Key energy concerns for South African businesses:
- Continued risk of power cuts due to aging infrastructure and unexpected outages.
- Increasing reliance on imported energy like jet fuel and natural gas.
- Rising production costs due to unstable energy supply.
Mitigating Energy Risks: What Businesses Should Do
PwC recommends that businesses develop a comprehensive energy action plan to reduce dependence on public electricity and imported hydrocarbons. This includes:
- Energy efficiency audits to identify cost-saving measures.
- Investments in renewable energy sources like solar and wind power.
- Alternative fuel generators to ensure operational continuity.

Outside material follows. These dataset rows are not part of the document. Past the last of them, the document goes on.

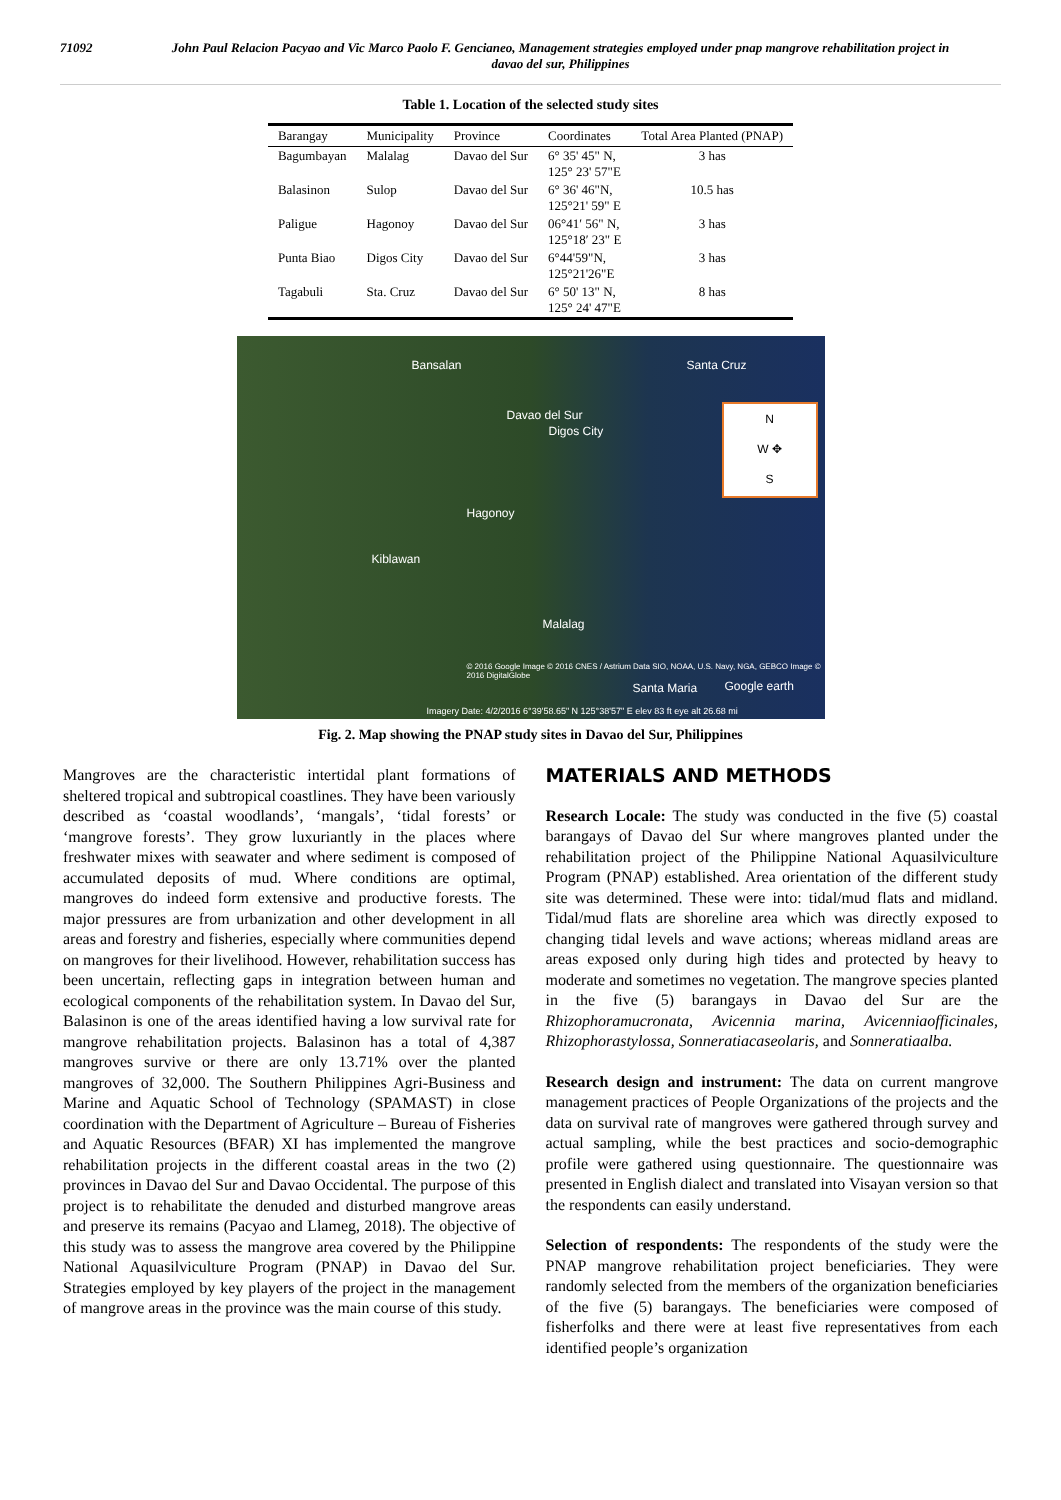71092 John Paul Relacion Pacyao and Vic Marco Paolo F. Gencianeo, Management strategies employed under pnap mangrove rehabilitation project in davao del sur, Philippines
Table 1. Location of the selected study sites
| Barangay | Municipality | Province | Coordinates | Total Area Planted (PNAP) |
| --- | --- | --- | --- | --- |
| Bagumbayan | Malalag | Davao del Sur | 6° 35' 45" N, 125° 23' 57"E | 3 has |
| Balasinon | Sulop | Davao del Sur | 6° 36' 46"N, 125°21' 59" E | 10.5 has |
| Paligue | Hagonoy | Davao del Sur | 06°41′ 56" N, 125°18′ 23" E | 3 has |
| Punta Biao | Digos City | Davao del Sur | 6°44'59"N, 125°21'26"E | 3 has |
| Tagabuli | Sta. Cruz | Davao del Sur | 6° 50' 13" N, 125° 24' 47"E | 8 has |
Bansalan Santa Cruz
Davao del Sur
Digos City
Hagonoy
Kiblawan
Malalag
N
W ✥
S
© 2016 Google Image © 2016 CNES / Astrium Data SIO, NOAA, U.S. Navy, NGA, GEBCO Image © 2016 DigitalGlobe
Santa Maria Google earth
Imagery Date: 4/2/2016 6°39'58.65" N 125°38'57" E elev 83 ft eye alt 26.68 mi
Fig. 2. Map showing the PNAP study sites in Davao del Sur, Philippines
Mangroves are the characteristic intertidal plant formations of sheltered tropical and subtropical coastlines. They have been variously described as ‘coastal woodlands’, ‘mangals’, ‘tidal forests’ or ‘mangrove forests’. They grow luxuriantly in the places where freshwater mixes with seawater and where sediment is composed of accumulated deposits of mud. Where conditions are optimal, mangroves do indeed form extensive and productive forests. The major pressures are from urbanization and other development in all areas and forestry and fisheries, especially where communities depend on mangroves for their livelihood. However, rehabilitation success has been uncertain, reflecting gaps in integration between human and ecological components of the rehabilitation system. In Davao del Sur, Balasinon is one of the areas identified having a low survival rate for mangrove rehabilitation projects. Balasinon has a total of 4,387 mangroves survive or there are only 13.71% over the planted mangroves of 32,000. The Southern Philippines Agri-Business and Marine and Aquatic School of Technology (SPAMAST) in close coordination with the Department of Agriculture – Bureau of Fisheries and Aquatic Resources (BFAR) XI has implemented the mangrove rehabilitation projects in the different coastal areas in the two (2) provinces in Davao del Sur and Davao Occidental. The purpose of this project is to rehabilitate the denuded and disturbed mangrove areas and preserve its remains (Pacyao and Llameg, 2018). The objective of this study was to assess the mangrove area covered by the Philippine National Aquasilviculture Program (PNAP) in Davao del Sur. Strategies employed by key players of the project in the management of mangrove areas in the province was the main course of this study.
MATERIALS AND METHODS
Research Locale: The study was conducted in the five (5) coastal barangays of Davao del Sur where mangroves planted under the rehabilitation project of the Philippine National Aquasilviculture Program (PNAP) established. Area orientation of the different study site was determined. These were into: tidal/mud flats and midland. Tidal/mud flats are shoreline area which was directly exposed to changing tidal levels and wave actions; whereas midland areas are areas exposed only during high tides and protected by heavy to moderate and sometimes no vegetation. The mangrove species planted in the five (5) barangays in Davao del Sur are the Rhizophoramucronata, Avicennia marina, Avicenniaofficinales, Rhizophorastylossa, Sonneratiacaseolaris, and Sonneratiaalba.
Research design and instrument: The data on current mangrove management practices of People Organizations of the projects and the data on survival rate of mangroves were gathered through survey and actual sampling, while the best practices and socio-demographic profile were gathered using questionnaire. The questionnaire was presented in English dialect and translated into Visayan version so that the respondents can easily understand.
Selection of respondents: The respondents of the study were the PNAP mangrove rehabilitation project beneficiaries. They were randomly selected from the members of the organization beneficiaries of the five (5) barangays. The beneficiaries were composed of fisherfolks and there were at least five representatives from each identified people’s organization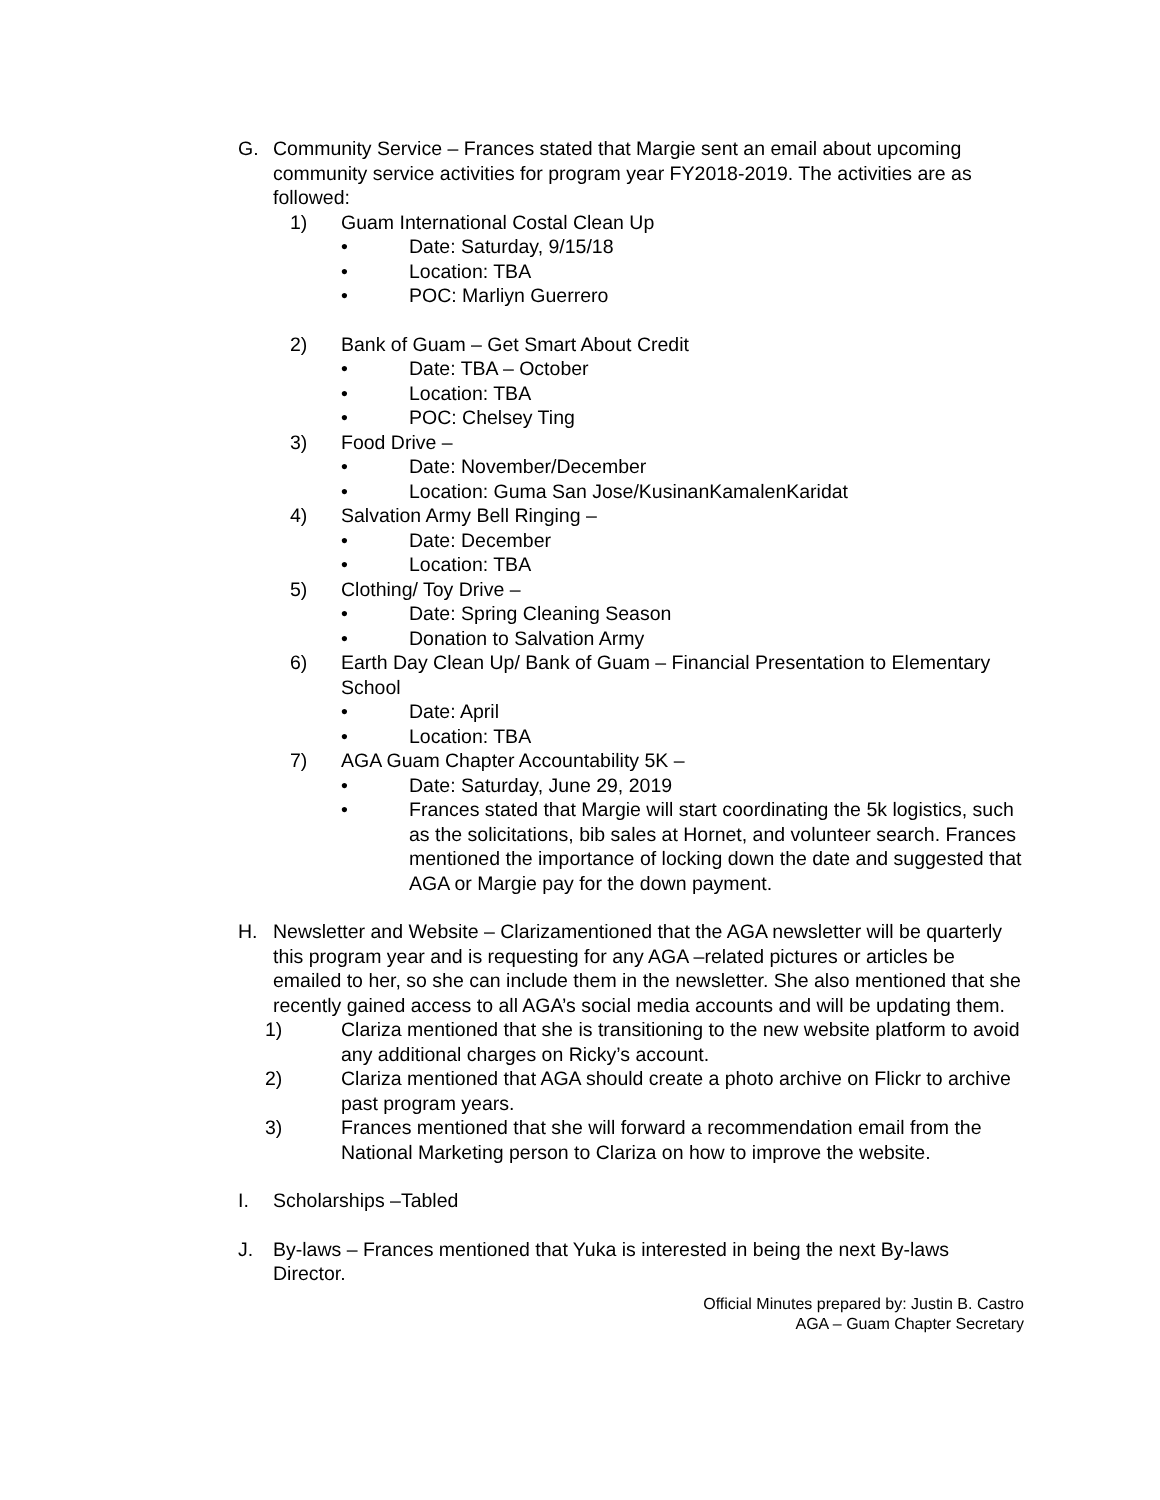G. Community Service – Frances stated that Margie sent an email about upcoming community service activities for program year FY2018-2019. The activities are as followed:
1) Guam International Costal Clean Up
• Date: Saturday, 9/15/18
• Location: TBA
• POC: Marliyn Guerrero
2) Bank of Guam – Get Smart About Credit
• Date: TBA – October
• Location: TBA
• POC: Chelsey Ting
3) Food Drive –
• Date: November/December
• Location: Guma San Jose/KusinanKamalenKaridat
4) Salvation Army Bell Ringing –
• Date: December
• Location: TBA
5) Clothing/ Toy Drive –
• Date: Spring Cleaning Season
• Donation to Salvation Army
6) Earth Day Clean Up/ Bank of Guam – Financial Presentation to Elementary School
• Date: April
• Location: TBA
7) AGA Guam Chapter Accountability 5K –
• Date: Saturday, June 29, 2019
• Frances stated that Margie will start coordinating the 5k logistics, such as the solicitations, bib sales at Hornet, and volunteer search. Frances mentioned the importance of locking down the date and suggested that AGA or Margie pay for the down payment.
H. Newsletter and Website – Clarizamentioned that the AGA newsletter will be quarterly this program year and is requesting for any AGA –related pictures or articles be emailed to her, so she can include them in the newsletter. She also mentioned that she recently gained access to all AGA’s social media accounts and will be updating them.
1) Clariza mentioned that she is transitioning to the new website platform to avoid any additional charges on Ricky’s account.
2) Clariza mentioned that AGA should create a photo archive on Flickr to archive past program years.
3) Frances mentioned that she will forward a recommendation email from the National Marketing person to Clariza on how to improve the website.
I. Scholarships –Tabled
J. By-laws – Frances mentioned that Yuka is interested in being the next By-laws Director.
Official Minutes prepared by: Justin B. Castro
AGA – Guam Chapter Secretary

Water Shortages: A Growing Crisis for Businesses
Nearly half of South Africa’s municipal water supply systems are in poor or critical condition, leading to widespread water shortages. According to PwC, non-revenue water losses (water that is lost due to leaks, theft, or unbilled consumption) have increased from 42% in 2014–2015 to over 46% in 2021–2023.
Why is South Africa facing water shortages?
- Aging infrastructure and maintenance failures are reducing water availability.
- Over-consumption and pollution are worsening supply issues.
- Extreme weather events like droughts and floods are further straining resources.
How Businesses Can Manage Water Risks
PwC advises businesses to take proactive steps, including:
- Rainwater and greywater harvesting to reduce municipal reliance.
- Backup water systems for emergencies.
- Collaboration with municipalities to address infrastructure issues.
Extreme Weather: The Hidden Business Disruptor
Climate-related risks, such as droughts, floods, hailstorms, and wildfires, have caused severe economic disruptions in South Africa. PwC warns that businesses need to assess their physical and transition risks across different climate change scenarios.
The economic impact of extreme weather:
- Mining operations have suffered drought-related shutdowns, leading to job losses.
- Floods have damaged infrastructure, increasing operational costs.
- Heatwaves and wildfires disrupt supply chains, affecting multiple industries.
Building Resilience Against Climate Risks
Christie Viljoen, PwC South Africa’s lead economist for macro analysis, emphasizes that businesses must adopt climate adaptation strategies:
- Identify vulnerabilities specific to their industry and location.
- Develop resilience plans to protect assets and operations.
- Invest in sustainable infrastructure to mitigate long-term risks.
The Bottom Line: Preparing for an Uncertain Future
With energy insecurity, water shortages, and climate risks looming, South African businesses must act now to safeguard their operations. PwC urges companies to conduct risk assessments, implement efficiency measures, and collaborate with stakeholders to navigate these challenges effectively.